Economies of scale have been important to this, true, but another critical factor has been learning-by-doing and learning networks among equipment providers.
Individual companies and leading entrepreneurs have long been aware of this. BYD is an illustrative case. The company began in the early 2000s as a small player making chips and parts for leading mobile phone makers like Motorola and Nokia. But BYD found itself unable to meet quality and performance expectations without mastering each aspect of the manufacturing process.
This led to key decisions to integrate vertically within its own space. Today, BYD reportedly sources 90 per cent of its parts from its own company, and its strategy of vertical integration has resulted in the development of a major manufacturing cluster in Shenzhen, drawing on the region’s existing expertise in electronics and electrical equipment.
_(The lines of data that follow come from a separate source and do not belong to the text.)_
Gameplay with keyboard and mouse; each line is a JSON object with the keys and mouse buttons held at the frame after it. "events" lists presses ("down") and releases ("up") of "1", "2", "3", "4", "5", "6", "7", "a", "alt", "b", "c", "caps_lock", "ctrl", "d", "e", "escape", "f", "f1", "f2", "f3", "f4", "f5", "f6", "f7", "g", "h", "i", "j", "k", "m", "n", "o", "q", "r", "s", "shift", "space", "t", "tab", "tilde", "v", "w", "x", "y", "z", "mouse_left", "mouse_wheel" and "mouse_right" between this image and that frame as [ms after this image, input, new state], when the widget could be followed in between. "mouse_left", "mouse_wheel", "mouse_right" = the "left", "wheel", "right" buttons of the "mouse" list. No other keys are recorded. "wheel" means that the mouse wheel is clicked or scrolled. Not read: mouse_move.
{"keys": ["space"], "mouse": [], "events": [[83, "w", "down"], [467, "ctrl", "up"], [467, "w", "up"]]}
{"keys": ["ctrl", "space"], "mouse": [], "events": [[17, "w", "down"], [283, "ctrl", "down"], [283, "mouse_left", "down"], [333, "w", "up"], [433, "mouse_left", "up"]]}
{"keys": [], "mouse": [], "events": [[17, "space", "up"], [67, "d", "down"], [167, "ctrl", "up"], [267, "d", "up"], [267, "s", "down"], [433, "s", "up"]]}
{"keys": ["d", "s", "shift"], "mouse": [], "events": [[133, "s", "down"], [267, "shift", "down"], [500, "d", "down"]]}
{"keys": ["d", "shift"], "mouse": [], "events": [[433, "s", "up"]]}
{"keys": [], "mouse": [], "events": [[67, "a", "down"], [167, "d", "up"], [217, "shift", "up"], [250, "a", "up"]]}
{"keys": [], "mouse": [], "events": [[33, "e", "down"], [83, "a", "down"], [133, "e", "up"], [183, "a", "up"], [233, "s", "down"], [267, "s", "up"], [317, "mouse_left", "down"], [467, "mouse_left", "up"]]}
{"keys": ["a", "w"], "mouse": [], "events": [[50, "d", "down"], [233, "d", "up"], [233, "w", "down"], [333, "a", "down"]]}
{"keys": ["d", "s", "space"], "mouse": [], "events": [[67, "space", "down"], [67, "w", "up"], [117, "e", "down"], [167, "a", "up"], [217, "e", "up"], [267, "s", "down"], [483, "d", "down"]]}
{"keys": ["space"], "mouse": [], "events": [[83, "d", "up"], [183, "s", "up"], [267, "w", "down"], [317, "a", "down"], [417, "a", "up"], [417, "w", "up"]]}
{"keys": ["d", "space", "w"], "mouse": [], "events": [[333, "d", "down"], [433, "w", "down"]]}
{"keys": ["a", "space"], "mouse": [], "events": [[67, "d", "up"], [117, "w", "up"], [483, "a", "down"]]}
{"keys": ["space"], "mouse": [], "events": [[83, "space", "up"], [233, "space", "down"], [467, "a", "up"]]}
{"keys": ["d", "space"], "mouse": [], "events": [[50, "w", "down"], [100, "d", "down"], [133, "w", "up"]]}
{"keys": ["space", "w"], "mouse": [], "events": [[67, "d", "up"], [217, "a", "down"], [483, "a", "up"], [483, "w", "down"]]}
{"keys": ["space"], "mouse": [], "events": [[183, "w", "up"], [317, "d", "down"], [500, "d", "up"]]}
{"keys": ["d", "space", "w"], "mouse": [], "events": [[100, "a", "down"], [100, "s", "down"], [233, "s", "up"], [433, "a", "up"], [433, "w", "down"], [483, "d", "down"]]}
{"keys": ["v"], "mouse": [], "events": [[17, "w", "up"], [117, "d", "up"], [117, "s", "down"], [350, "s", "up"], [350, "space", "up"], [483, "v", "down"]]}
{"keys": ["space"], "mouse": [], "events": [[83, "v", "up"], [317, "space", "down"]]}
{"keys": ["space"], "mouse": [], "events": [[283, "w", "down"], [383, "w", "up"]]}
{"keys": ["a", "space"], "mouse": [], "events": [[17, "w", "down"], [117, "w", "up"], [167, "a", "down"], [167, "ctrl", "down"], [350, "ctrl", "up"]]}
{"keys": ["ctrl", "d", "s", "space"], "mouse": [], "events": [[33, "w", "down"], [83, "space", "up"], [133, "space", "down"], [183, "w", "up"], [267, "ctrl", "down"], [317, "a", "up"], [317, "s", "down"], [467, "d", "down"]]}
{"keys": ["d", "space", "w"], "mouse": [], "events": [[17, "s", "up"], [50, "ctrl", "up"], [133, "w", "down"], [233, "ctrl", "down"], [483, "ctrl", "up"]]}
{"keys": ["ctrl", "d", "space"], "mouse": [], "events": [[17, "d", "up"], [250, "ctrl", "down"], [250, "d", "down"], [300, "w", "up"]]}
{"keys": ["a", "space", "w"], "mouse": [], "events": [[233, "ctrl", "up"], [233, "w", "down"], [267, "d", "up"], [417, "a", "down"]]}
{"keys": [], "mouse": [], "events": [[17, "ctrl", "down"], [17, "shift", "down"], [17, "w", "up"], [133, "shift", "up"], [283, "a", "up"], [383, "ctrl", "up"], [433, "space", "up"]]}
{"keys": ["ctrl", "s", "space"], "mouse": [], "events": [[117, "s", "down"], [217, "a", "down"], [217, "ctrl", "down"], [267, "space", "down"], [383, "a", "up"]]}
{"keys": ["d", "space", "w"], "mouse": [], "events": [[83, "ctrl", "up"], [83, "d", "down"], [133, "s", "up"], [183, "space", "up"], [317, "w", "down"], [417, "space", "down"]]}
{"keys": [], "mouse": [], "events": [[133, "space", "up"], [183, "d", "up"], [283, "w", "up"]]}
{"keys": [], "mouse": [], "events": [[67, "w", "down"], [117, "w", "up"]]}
Chinese companies are also taking these lessons with them as they expand abroad. Battery manufacturing leader CATL recently announced plans to establish a US$1.5 billion fund to invest in local parts and suppliers in Europe.
CATL already makes batteries in Europe, but production and quality lag behind its facilities in China because local suppliers don’t meet its needs or can’t respond quickly enough to its requirements. In effect, CATL is becoming the catfish for the European battery industry.
Rethinking manufacturing clusters: Can we really do it?
Just as we should avoid a simplistic focus on Chinese clean-energy subsidies or technology transfer, when considering Western policy we shouldn’t only focus on tariffs. Other industrial policies are also being pursued, often closely resembling past Chinese requirements for localisation or mastery of key parts of the value chain.
However, there does appear to be one important difference: less emphasis on manufacturing clusters as an explicit matter of policy. The typical Western corporate strategy focuses on mastering only a few aspects of core competence, and then seeking to disaggregate manufacturing to locations where labour, taxes, or logistics costs are low.
This can include making batteries in Morocco, or solar in Southeast Asia – often involving Chinese players shifting production there as well. If Western companies cannot move quickly enough in their own countries, or if local labour and land costs are too high, companies reason that they can never compete with either the ‘China price’ or the ‘China speed’.
At the same time, however, disaggregating production hinders the development of rapidly evolving manufacturing clusters with concentrated capital, a base of skilled workers, and close networks of tacit learning among suppliers. This poses one of the biggest challenges to policies based on combining subsidies and tariffs.
If manufacturing-intensive industries face an innovation and speed gap because of disaggregated production, then protection and subsidies will have to remain in place forever, and the warnings of a high-cost energy transition will likely prove true.
China did not achieve its leadership in clean energy through free trade alone. Policies were at the core. China’s clean-energy boom has been essential for the climate, bringing carbon neutrality within reach by dramatically reducing the cost of wind, solar, batteries, and EVs.
Going forward, however, the solar and EV industries are large enough that scaling them worldwide will probably require some localisation in each major world region. If more regions can reach for the technology frontier, costs will fall faster and the energy transition will accelerate.
However, doing so without raising costs will require more than protectionism or subsidies. Consistent policy and emphasis on industry clusters (as opposed to disaggregation) are likely necessary to create the conditions where multiple nations can compete in these technology fields.